1/32 Matchbox Westland
 
Lysander Mk I/III


 
 

Hersteller: Matchbox
Erscheinungsjahr: 1978 (soweit für mich zu ermitteln)
Hersteller-Bestellnummer: PK-504
Länge: 291 Millimeter
Spannweite/Breite: 476 Millimeter
Anzahl der Bauteile: 133 (Herstellerangabe)
Kaufpreis: 50 Euro (Gebrauchtmarkt, Stand Januar 2014)

 
 

Eine kleine Geschichtsstunde vorab:

 
 
Die erste Lizzie hob am 15. Juni 1936 – also genau 75 Jahre vor dem Verfassen dieser Bausatzvorstellung – zum Jungfernflug ab. Bereits drei Monate später wurden die ersten Maschinen in Serie gefertigt. Leider ging es nicht ohne Kinderkrankheiten ab, doch schlussendlich wurde die Lizzie in ihrer dritten Baureihe schließlich das, was der Fieseler Storch für die Luftwaffe war: Ein STOL, mit dem sich prächtig Agenten absetzen ließen.

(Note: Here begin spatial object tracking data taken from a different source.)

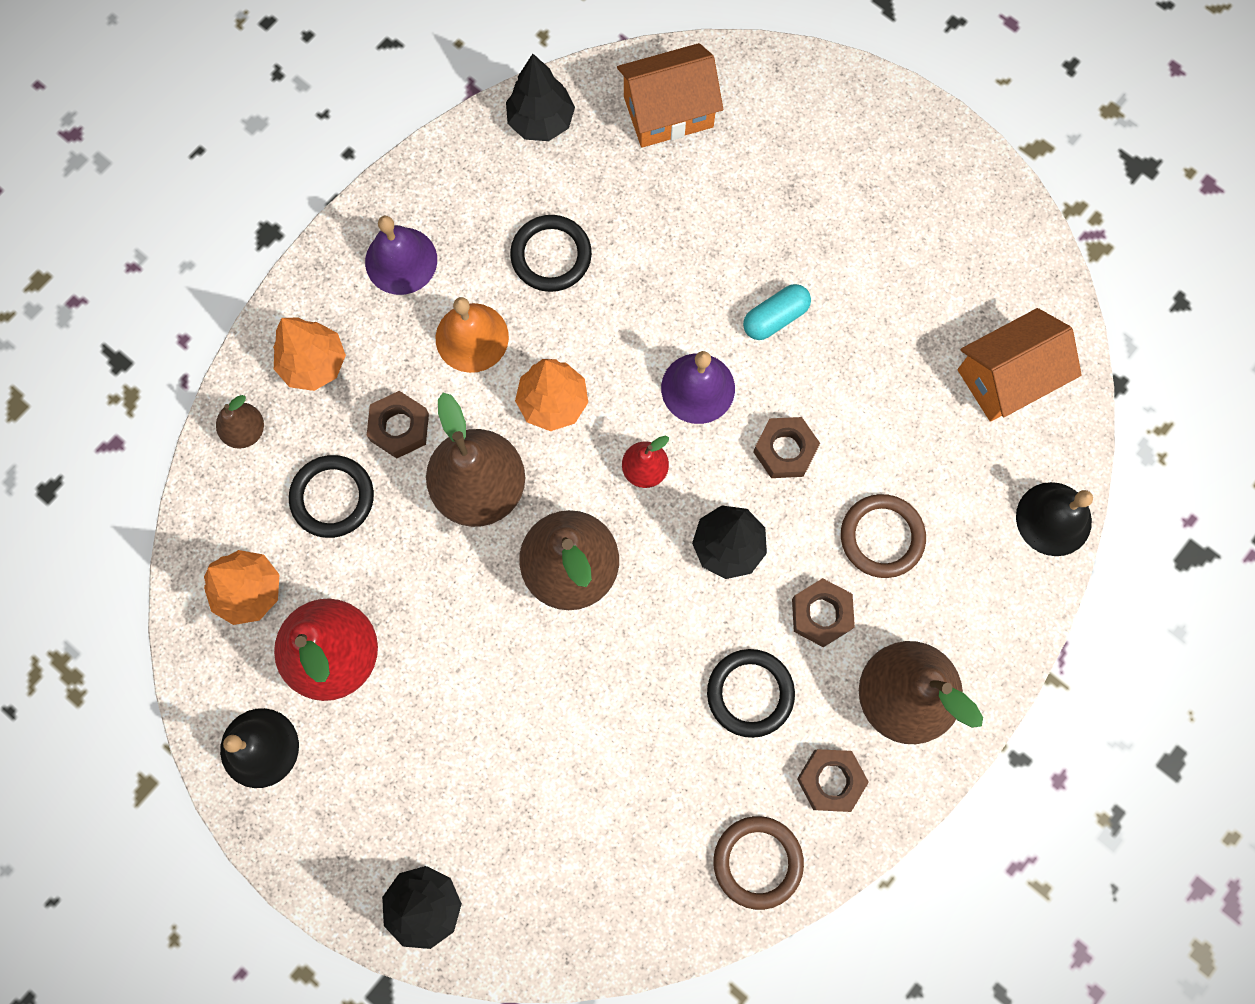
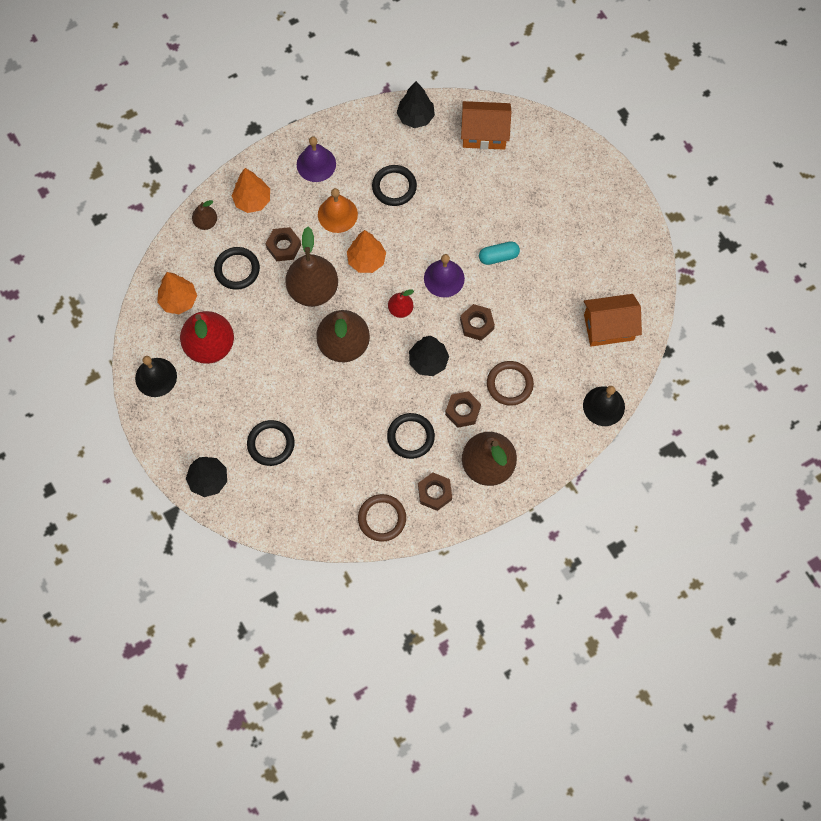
camera: 20 degrees right, 5 degrees down
(511, 796) = (271, 444): none -> black ring

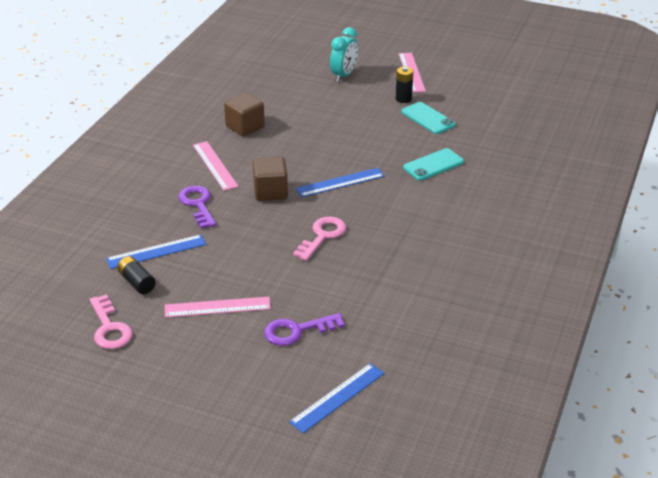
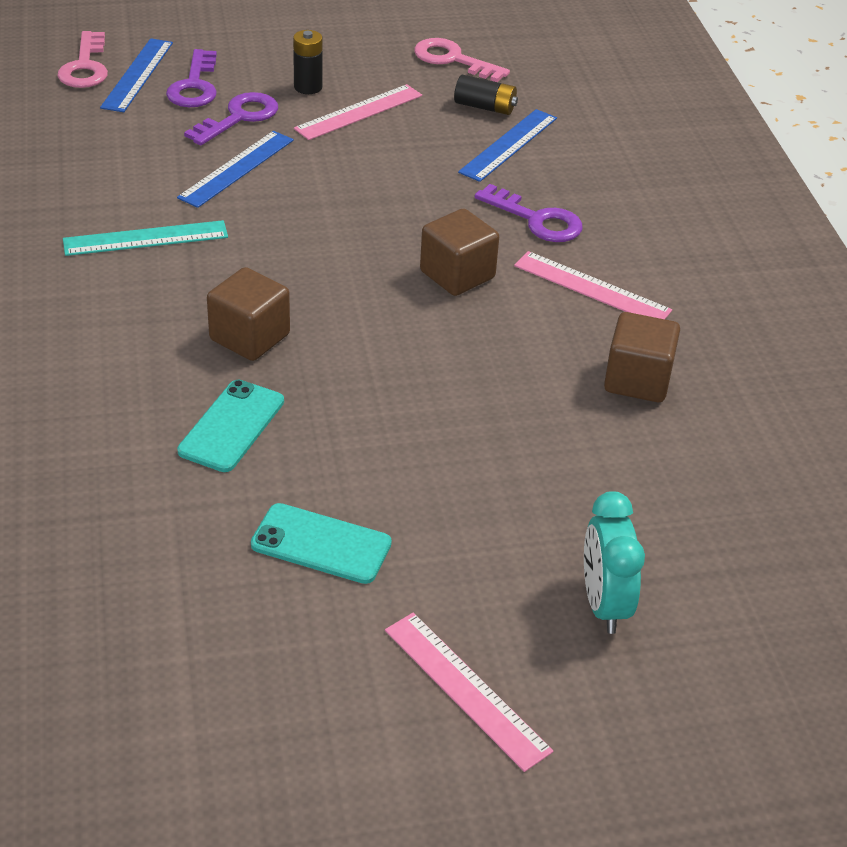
camera: 145 degrees right, 5 degrees up
(305, 370) = (194, 86): none -> purple key
(322, 236) = (313, 235): pink key -> pink key (85, 67)
(340, 182) = (366, 329): blue ruler -> blue ruler (236, 168)
(397, 197) = (249, 337): none -> brown cube
(403, 99) = (415, 583): black battery -> black battery (308, 87)
(415, 265) = (145, 238): none -> turquoise ruler

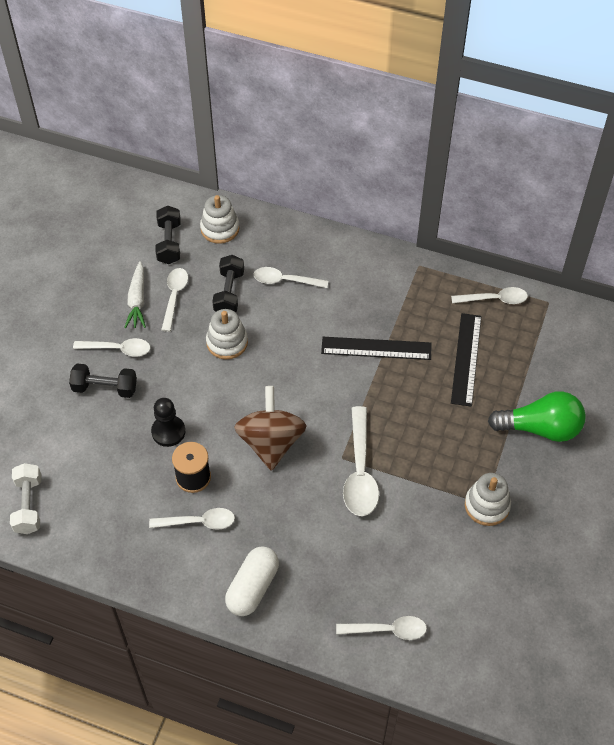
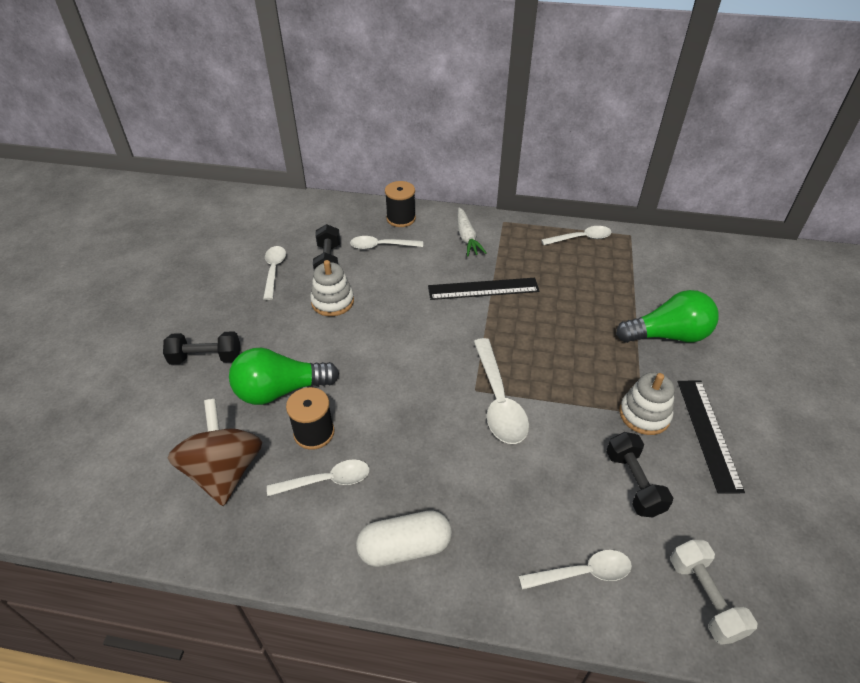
camera: 10 degrees left, 10 degrees down
(28, 505) = (116, 492): white dumbbell -> white dumbbell (704, 598)
(118, 349) = (218, 321): white spoon -> none
(137, 300) = (236, 278): white carrot -> white carrot (467, 237)
(168, 432) = (280, 390): black pawn -> green light bulb
(169, 243) = (264, 230): black dumbbell -> black dumbbell (633, 483)
(220, 229) = (312, 215): white stacking toy -> none
(252, 587) = (405, 547): white capsule -> white capsule turned 60 degrees clockwise
(271, 442) = (395, 385): brown spinning top -> brown spinning top (225, 471)
(312, 246) = (401, 218): none -> black spool
(466, 359) = (572, 287): black ruler -> black ruler (708, 433)

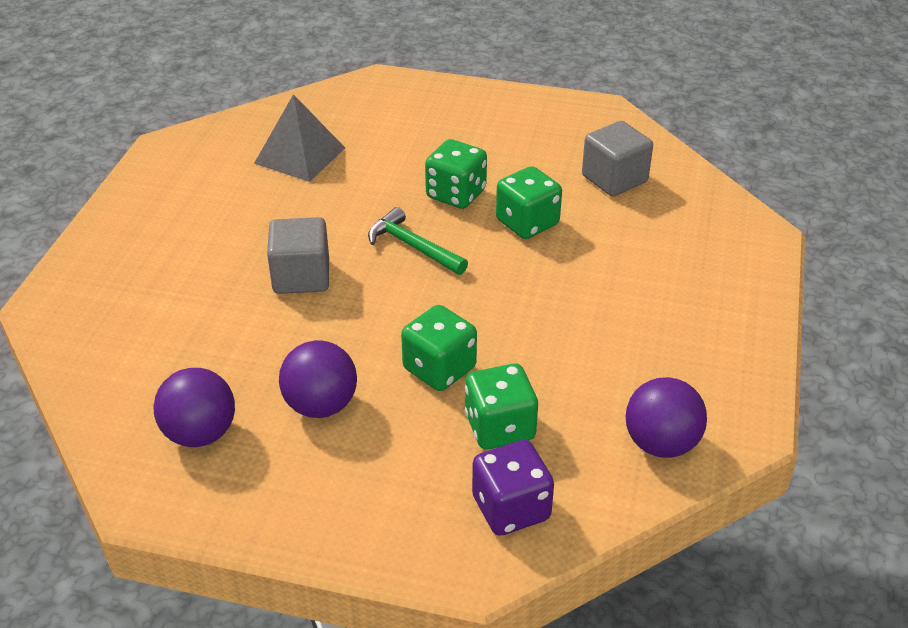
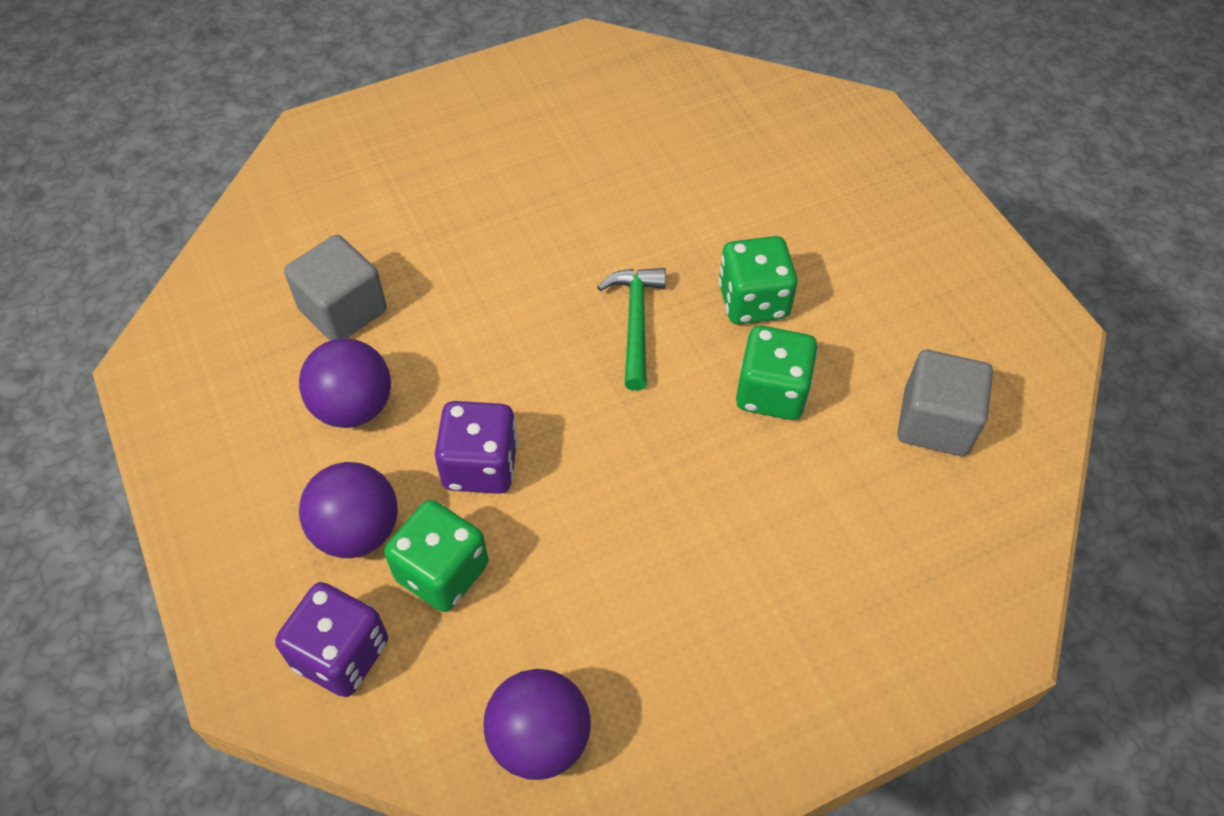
camera: 50 degrees right, 15 degrees up
(200, 433) = (250, 346): purple ball -> purple ball (357, 531)
(300, 155) = (679, 142): grey pyramid -> none
(301, 276) = (508, 270): grey cube -> grey cube (343, 310)
(439, 369) = (480, 466): green dice -> purple dice

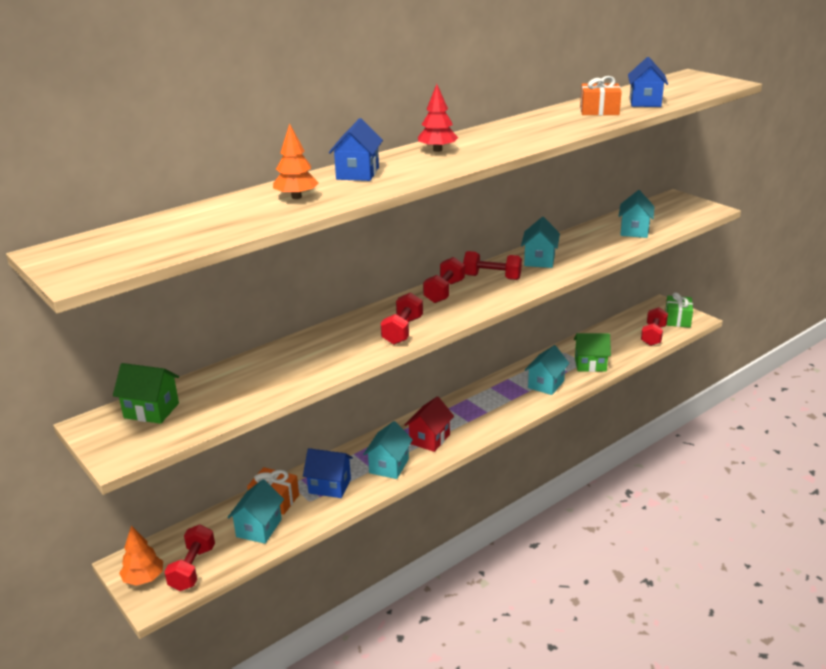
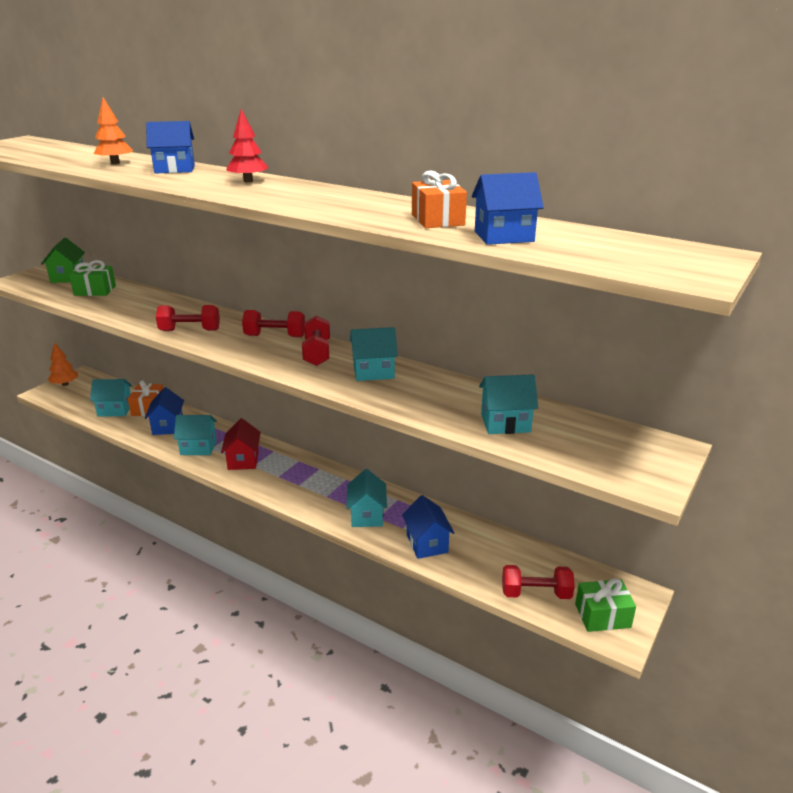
camera: 70 degrees right, 0 degrees up
(192, 568) = (73, 397): red dumbbell -> none
(227, 388) = (95, 290): none -> green gift
(429, 439) = (243, 460): red house -> red house turned 75 degrees clockwise
(546, 384) = (367, 515): turquoise house -> turquoise house turned 75 degrees clockwise
(590, 364) = (427, 544): green house -> blue house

Der britische SAS nutzte die Lizzie gerne für Undercover-Einsätze im besetzten Frankreich. Dabei entwickelte sich das kleine, dicke Flugzeug zu einem echten Allrounder. Es konnte in einem völlig unvorbereiteten Kartoffelacker starten und landen, war recht gut bewaffnet und konnte sogar den einen oder anderen Luftsieg für sich verbuchen. Darüber hinaus war es reif für den Unauffälligkeitspreis, denn es wurde gerne vom Feind übersehen. Bei mehr als 400 geflogenen Einsätzen gingen lediglich zwei Maschinen verloren. 1946 wurde Lizzie dann schließlich in Rente geschickt. Noch heute exisiteren einige flugfähige Exemplare, mit denen allerdings keine Agenten mehr abgesetzt werden – und schon gar nicht auf dem Mount Everest. Auch nicht auf der Zugspitze – obwohl ich dafür meine Hand nicht ins Feuer legen möchte.

Die gängigste Baureihe, Mk III, wurde von einem Bristol Mercury XX Sternmotor mit 870 PS angetrieben und brachte es damit auf eine Höchstgeschwindigkeit von 366 km/h. Das war zwar nicht rekordverdächtig, doch es handelte sich ja auch schließlich nicht um ein Rennflugzeug. Die Dienstgipfelhöhe lag bei 6555 Metern. Damit hätte man also keinen Agenten auf dem Mount Everest absetzen können. Doch was hätte ein Agent auch schon auf dem Mount Everest tun sollen, außer schwer zu atmen und erbärmlich zu frieren? Immerhin gab es aber vier 7,7-Millimeter-Maschinengewehre, mit denen sich die Lizzie verteidigen konnte. Die Mk I-Version konnte sogar bis zu sechs kleine Bomben mitnehmen und damit einigen Schaden anrichten.
 
 

Der Baukasten:

 
 
Mit dieser Bausatzvorstellung möchte ich eine leicht geänderte Gangart im Gegensatz zu den bisherigen Vorstellungen einschlagen. Ich werde deswegen hier weniger Text verschleudern und stattdessen eher auf die Bilder setzen. Wer zu den einzelnen Fotos mehr wissen möchte, der sollte diese einfach anklicken. Dann gibt es ergänzende Texte zu lesen.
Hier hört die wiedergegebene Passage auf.